- [Exercise] Copy out the line containing "It is not necessary, but" and each line after it, through the last one in the material, exactly as written.

- [Exercise material]

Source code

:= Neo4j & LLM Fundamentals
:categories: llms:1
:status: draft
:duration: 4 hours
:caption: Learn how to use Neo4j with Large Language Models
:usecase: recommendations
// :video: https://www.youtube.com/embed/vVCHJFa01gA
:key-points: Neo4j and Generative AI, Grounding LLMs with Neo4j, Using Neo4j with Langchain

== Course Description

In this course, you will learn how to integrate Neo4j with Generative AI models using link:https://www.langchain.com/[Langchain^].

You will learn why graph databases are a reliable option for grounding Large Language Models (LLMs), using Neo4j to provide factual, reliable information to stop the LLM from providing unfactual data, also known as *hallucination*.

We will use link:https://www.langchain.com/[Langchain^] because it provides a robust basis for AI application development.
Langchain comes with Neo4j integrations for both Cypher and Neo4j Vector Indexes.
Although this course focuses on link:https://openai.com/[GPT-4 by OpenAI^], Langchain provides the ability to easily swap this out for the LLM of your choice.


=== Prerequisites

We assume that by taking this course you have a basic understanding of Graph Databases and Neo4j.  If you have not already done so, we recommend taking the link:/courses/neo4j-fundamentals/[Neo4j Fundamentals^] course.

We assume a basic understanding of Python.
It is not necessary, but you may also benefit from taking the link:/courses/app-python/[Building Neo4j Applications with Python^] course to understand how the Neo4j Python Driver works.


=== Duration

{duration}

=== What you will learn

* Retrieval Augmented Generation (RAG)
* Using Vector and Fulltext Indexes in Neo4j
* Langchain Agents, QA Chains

- [Solution to the problem]
It is not necessary, but you may also benefit from taking the link:/courses/app-python/[Building Neo4j Applications with Python^] course to understand how the Neo4j Python Driver works.


=== Duration

{duration}

=== What you will learn

* Retrieval Augmented Generation (RAG)
* Using Vector and Fulltext Indexes in Neo4j
* Langchain Agents, QA Chains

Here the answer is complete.